Deputies question daughter of man fatally stabbed

Monday all was quiet at 311 Third Street in Taft, a small community in unincorporated Orange County -- a completely different scene from Saturday night, when deputies were called to the home for a wellbeing check and walked into a crime scene where 81-year-old Julian Gresham was found stabbed to death inside. 

Invesigators say Gresham’s own daughter, 45-year-old Tessie Lynette Gresham, and her boyfriend, 53-year-old David Charles Buchan, are the persons of interest in the case.  On Sunday, deputies say both Gresham and Buchan were taken into custody and assessed mental evaluations. 

According to court records, Buchan has a long documented history of mental illness and violence.  According to the Orange County Clerk of Courts, police arrested Buchan in 1994 for theft and robbery, in 1995 for robbery and aggravated battery, and in April 2007 for going after a deputy with a knife at his mother’s winter park home. Orange County Sheriffs Office says in that case, the deputy thought his safety was in jeopardy and shot Buchan.  Then, two months later, in June 2007, Buchan was arrested for attempted second-degree murder for stabbing his mother dozens of times.  In that case, the judge found Buchan not guilty by reason of insanity.

FOX 35 talked to criminal defense attorney and legal analyst Whitney Boan about a judge accepting a "not guilty by insanity" defense.  “It’s not very common. It’s a high standard. It’s heavily monitored. In his case he was civilly committed at a minimum of what it appears for a month or two,” said Boan. 
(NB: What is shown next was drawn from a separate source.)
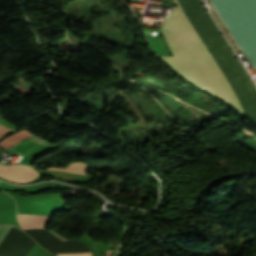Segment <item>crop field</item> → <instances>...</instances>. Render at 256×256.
Returning a JSON list of instances; mask_svg holds the SVG:
<instances>
[{"label": "crop field", "instance_id": "crop-field-1", "mask_svg": "<svg viewBox=\"0 0 256 256\" xmlns=\"http://www.w3.org/2000/svg\"><path fill=\"white\" fill-rule=\"evenodd\" d=\"M170 18L165 20L162 30L174 57L163 58L182 76L188 78L202 90L235 107L256 123V91L249 78L223 40L200 0H173ZM246 115V116H247Z\"/></svg>", "mask_w": 256, "mask_h": 256}, {"label": "crop field", "instance_id": "crop-field-2", "mask_svg": "<svg viewBox=\"0 0 256 256\" xmlns=\"http://www.w3.org/2000/svg\"><path fill=\"white\" fill-rule=\"evenodd\" d=\"M6 166L0 164V177L13 182H30L39 175L35 170L24 165Z\"/></svg>", "mask_w": 256, "mask_h": 256}, {"label": "crop field", "instance_id": "crop-field-3", "mask_svg": "<svg viewBox=\"0 0 256 256\" xmlns=\"http://www.w3.org/2000/svg\"><path fill=\"white\" fill-rule=\"evenodd\" d=\"M50 216L17 214L18 222L22 229L43 228Z\"/></svg>", "mask_w": 256, "mask_h": 256}, {"label": "crop field", "instance_id": "crop-field-4", "mask_svg": "<svg viewBox=\"0 0 256 256\" xmlns=\"http://www.w3.org/2000/svg\"><path fill=\"white\" fill-rule=\"evenodd\" d=\"M32 134L28 133L27 131L23 130L17 134H14L8 138H6L5 140H3L2 142H0V146L4 149H9L12 146H14L15 144H17L19 141H21L22 139L30 136Z\"/></svg>", "mask_w": 256, "mask_h": 256}, {"label": "crop field", "instance_id": "crop-field-5", "mask_svg": "<svg viewBox=\"0 0 256 256\" xmlns=\"http://www.w3.org/2000/svg\"><path fill=\"white\" fill-rule=\"evenodd\" d=\"M88 169H89V166H87L83 163H71L65 169L49 168L48 170H57V171H62V172H67V173H77V174L86 175Z\"/></svg>", "mask_w": 256, "mask_h": 256}, {"label": "crop field", "instance_id": "crop-field-6", "mask_svg": "<svg viewBox=\"0 0 256 256\" xmlns=\"http://www.w3.org/2000/svg\"><path fill=\"white\" fill-rule=\"evenodd\" d=\"M14 131L0 125V139H2L3 137H5L6 135L12 133Z\"/></svg>", "mask_w": 256, "mask_h": 256}]
</instances>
It appears that, since then, Buchan has been in outpatient therapy.  According to Buchan’s own sister, that wasn’t enough.  Twice she wrote letters to the judge saying her brother was a danger, saying he’d been  diagnosed with schizophrenia at age 14. He hears voices, she even wrote the judge that outpatient therapy is not working.  She told the judge that Buchan needs to be in a hospital and that “he’s going to get killed or kill someone.”

There are several documented entries that are classified from psychiatrists, which Boan says a judge would take very seriously; however, it appears as though the judge felt Buchan was stable enough to live on his own, while being required to take his prescribed meds and see his mental health specialists.

“We don’t know exactly what the court reviewed in making its decision but it appears at least like proper procedures were followed from what I can see in the court filing,” said Boan.

Orange County Sheriffs Office Captain Angelo Nieves says the investigation into Julian Gresham’s murder is on-going.